John Snelson john.snelson at oracle.com
Wed Aug 22 00:09:17 PDT 2007


Neither of us can really argue authoritatively about this without hard 
timings - but I want to point out that 10000 date strings probably have 
to come from 10000 nodes, and my money is on getting the nodes being the 
bottleneck.

Casts don't even make the radar on profiles of Berkeley DB XML, partly 
because using the correct index avoids them, but also because parsing an 
xs:date doesn't involve IO.

John

Jeff Dexter wrote:
> Parsing a date string, no, parsing 10,000 date strings, quite possibly.

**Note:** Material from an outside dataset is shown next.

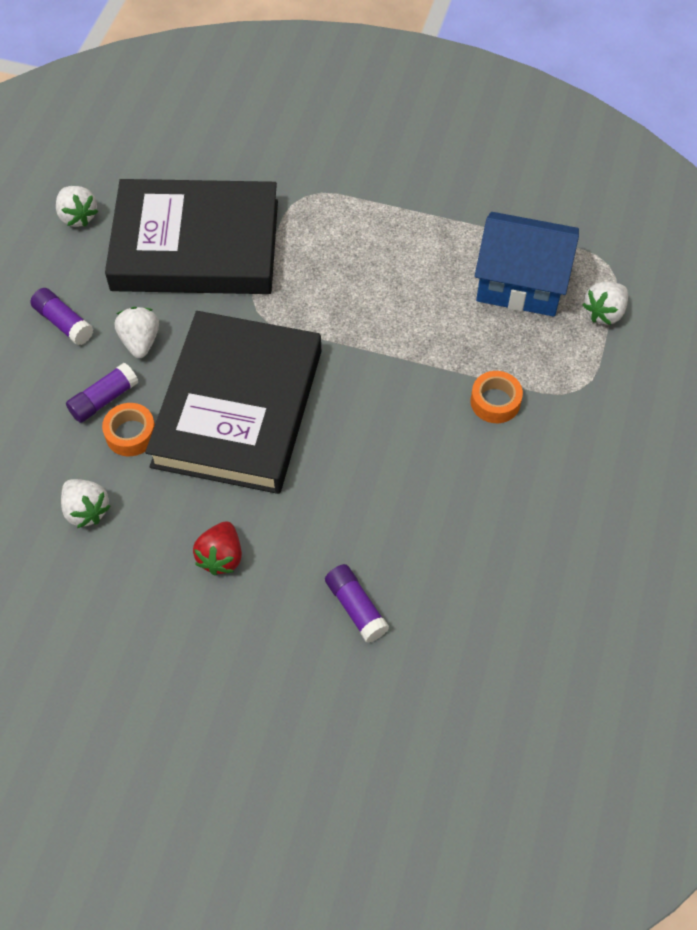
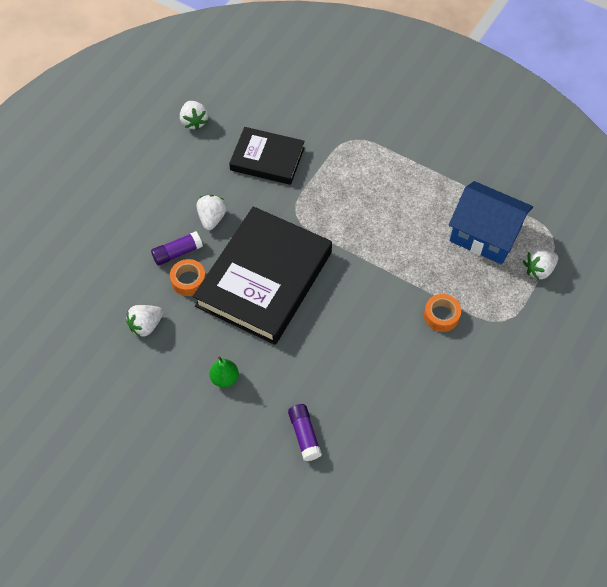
camera: 15 degrees right, 0 degrees up
(63, 323) = (165, 194): purple glue stick -> none
(86, 510) = (146, 325): white strawberry -> white strawberry turned 75 degrees clockwise
(195, 245) = (267, 159): black book -> black book, size x0.57
(221, 557) = (225, 378): red strawberry -> green pear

I
> would strongly suggest to query authors out there that if strong typing is
> available in the product they use that, for the sake of performance and to
> avoid runtime casting errors, they use it.
> 
> That's not to say they have to, and in fact many use cases, such as querying
> streaming sources, are often forced to use weak typing, and it works quite
> well for those cases. Nonetheless the more up-front knowledge an engine has
> in regard to what it's querying and the types of the nodes involved the
> better it should perform, especially when using types like date, double,
> etc.
> 
> Jeff. 
> 
> -----Original Message-----
> From: talk-bounces at x-query.com [mailto:talk-bounces at x-query.com] On Behalf
> Of John Snelson
> Sent: Tuesday, August 21, 2007 5:32 AM
> To: Andrew Welch
> Cc: talk at xquery.com
> Subject: Re: [xquery-talk] Re: The State of Native XML databases
> 
> Andrew Welch wrote:
>> But it can only do any of those things if you tell it that the String 
>> '2007-08-21' is a date, and not just a String?
>>
>> Giving <date>2007-08-21</date> to the database can't be enough...
> 
> Sure, that's why XSLT and XQuery allow you to cast values - there are even
> special rules that automatically cast values from an untyped XML document
> which make life easier in that case.
> 
>> The way I was reading this thread was that if the type information was 
>> stored in the database, the cost of creating the xs:date would be 
>> incurred once and not once per query that uses the value?
> 
> That's possible, but not mandatory. Besides, parsing a date string is
> probably not going to be the bottleneck in a well designed XML database.